» **EXCERPT PROVIDED**
Metamath Proof Explorer

Theorem ovmpox

Description: The value of an operation class abstraction. Variant of ovmpoga which does not require D and x to be distinct. (Contributed by Jeff Madsen, 10-Jun-2010) (Revised by Mario Carneiro, 20-Dec-2013)

		Ref	Expression
	Hypotheses	ovmpox.1	$⊢ (x = A \land y = B) \to R = S$
		ovmpox.2	$⊢ x = A \to D = L$
		ovmpox.3	$⊢ F = (x \in C, y \in D ⟼ R)$
	Assertion	ovmpox	$⊢ (A \in C \land B \in L \land S \in H) \to A F B = S$

Proof

Step	Hyp	Ref	Expression
1		ovmpox.1	$⊢ (x = A \land y = B) \to R = S$
2		ovmpox.2	$⊢ x = A \to D = L$
3		ovmpox.3	$⊢ F = (x \in C, y \in D ⟼ R)$
4		elex	$⊢ S \in H \to S \in V$
5	3	a1i	$⊢ (A \in C \land B \in L \land S \in V) \to F = (x \in C, y \in D ⟼ R)$
6	1	adantl	$⊢ ((A \in C \land B \in L \land S \in V) \land (x = A \land y = B)) \to R = S$
7	2	adantl	$⊢ ((A \in C \land B \in L \land S \in V) \land x = A) \to D = L$
8		simp1	$⊢ (A \in C \land B \in L \land S \in V) \to A \in C$
9		simp2	$⊢ (A \in C \land B \in L \land S \in V) \to B \in L$
10		simp3	$⊢ (A \in C \land B \in L \land S \in V) \to S \in V$
11	5 6 7 8 9 10	ovmpodx	$⊢ (A \in C \land B \in L \land S \in V) \to A F B = S$
12	4 11	syl3an3	$⊢ (A \in C \land B \in L \land S \in H) \to A F B = S$

» **ASSIGNMENT**
Restate the ovmpox theorem page from "Description: The value" up to and including "Mario Carneiro, 20-Dec-2013)", switching "distinct" to "disjoint". The data here have no connection to the ovmpox theorem page.

» **DATASET EXTRACT**
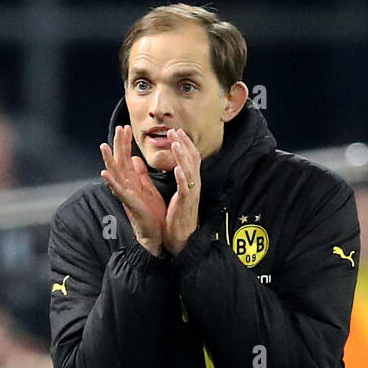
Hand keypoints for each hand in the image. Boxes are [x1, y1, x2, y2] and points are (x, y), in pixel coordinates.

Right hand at [100, 125, 166, 255]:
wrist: (155, 234)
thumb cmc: (151, 213)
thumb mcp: (147, 188)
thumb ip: (140, 173)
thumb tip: (134, 158)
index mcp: (132, 181)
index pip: (126, 157)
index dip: (125, 142)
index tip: (126, 127)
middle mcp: (127, 186)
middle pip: (120, 161)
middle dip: (119, 144)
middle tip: (119, 127)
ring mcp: (126, 195)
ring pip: (115, 174)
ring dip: (108, 160)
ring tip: (103, 146)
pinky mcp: (130, 204)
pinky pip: (119, 192)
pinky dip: (111, 182)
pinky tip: (104, 174)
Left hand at [162, 128, 201, 255]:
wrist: (182, 237)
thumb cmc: (179, 215)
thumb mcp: (180, 192)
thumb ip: (179, 178)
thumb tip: (177, 165)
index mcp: (191, 182)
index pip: (191, 158)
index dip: (185, 143)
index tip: (176, 131)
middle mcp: (194, 185)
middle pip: (192, 160)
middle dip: (183, 144)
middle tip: (174, 130)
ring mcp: (191, 194)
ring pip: (189, 171)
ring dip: (182, 156)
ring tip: (175, 143)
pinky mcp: (185, 204)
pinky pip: (185, 189)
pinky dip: (182, 178)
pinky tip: (177, 169)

» **SOLUTION**
Description: The value of an operation class abstraction. Variant of ovmpoga which does not require D and x to be disjoint. (Contributed by Jeff Madsen, 10-Jun-2010) (Revised by Mario Carneiro, 20-Dec-2013)